Dataset entries:
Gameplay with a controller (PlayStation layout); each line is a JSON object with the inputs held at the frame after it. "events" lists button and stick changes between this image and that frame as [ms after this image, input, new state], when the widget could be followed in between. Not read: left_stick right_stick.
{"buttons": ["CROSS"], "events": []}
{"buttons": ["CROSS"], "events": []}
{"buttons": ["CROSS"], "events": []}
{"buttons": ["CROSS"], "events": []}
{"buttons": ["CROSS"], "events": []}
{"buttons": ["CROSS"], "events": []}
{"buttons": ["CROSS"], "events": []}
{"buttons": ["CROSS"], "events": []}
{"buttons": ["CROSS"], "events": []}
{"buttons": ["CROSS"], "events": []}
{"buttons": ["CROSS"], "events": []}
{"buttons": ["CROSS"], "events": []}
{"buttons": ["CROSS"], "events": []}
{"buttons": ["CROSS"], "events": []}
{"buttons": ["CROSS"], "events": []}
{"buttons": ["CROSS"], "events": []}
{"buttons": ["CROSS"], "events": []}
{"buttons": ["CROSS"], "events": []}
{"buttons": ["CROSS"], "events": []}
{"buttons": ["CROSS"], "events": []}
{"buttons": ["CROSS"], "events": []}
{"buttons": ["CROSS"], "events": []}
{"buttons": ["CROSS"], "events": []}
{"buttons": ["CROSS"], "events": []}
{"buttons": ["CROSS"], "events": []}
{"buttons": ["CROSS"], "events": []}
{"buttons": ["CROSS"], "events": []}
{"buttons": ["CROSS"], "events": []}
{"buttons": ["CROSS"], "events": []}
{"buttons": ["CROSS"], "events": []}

WHAT TO DO: Write the entries out again verbatim, every one of them.

TASK RESULT:
Gameplay with a controller (PlayStation layout); each line is a JSON object with the inputs held at the frame after it. "events" lists button and stick changes between this image and that frame as [ms after this image, input, new state], when the widget could be followed in between. Not read: left_stick right_stick.
{"buttons": ["CROSS"], "events": []}
{"buttons": ["CROSS"], "events": []}
{"buttons": ["CROSS"], "events": []}
{"buttons": ["CROSS"], "events": []}
{"buttons": ["CROSS"], "events": []}
{"buttons": ["CROSS"], "events": []}
{"buttons": ["CROSS"], "events": []}
{"buttons": ["CROSS"], "events": []}
{"buttons": ["CROSS"], "events": []}
{"buttons": ["CROSS"], "events": []}
{"buttons": ["CROSS"], "events": []}
{"buttons": ["CROSS"], "events": []}
{"buttons": ["CROSS"], "events": []}
{"buttons": ["CROSS"], "events": []}
{"buttons": ["CROSS"], "events": []}
{"buttons": ["CROSS"], "events": []}
{"buttons": ["CROSS"], "events": []}
{"buttons": ["CROSS"], "events": []}
{"buttons": ["CROSS"], "events": []}
{"buttons": ["CROSS"], "events": []}
{"buttons": ["CROSS"], "events": []}
{"buttons": ["CROSS"], "events": []}
{"buttons": ["CROSS"], "events": []}
{"buttons": ["CROSS"], "events": []}
{"buttons": ["CROSS"], "events": []}
{"buttons": ["CROSS"], "events": []}
{"buttons": ["CROSS"], "events": []}
{"buttons": ["CROSS"], "events": []}
{"buttons": ["CROSS"], "events": []}
{"buttons": ["CROSS"], "events": []}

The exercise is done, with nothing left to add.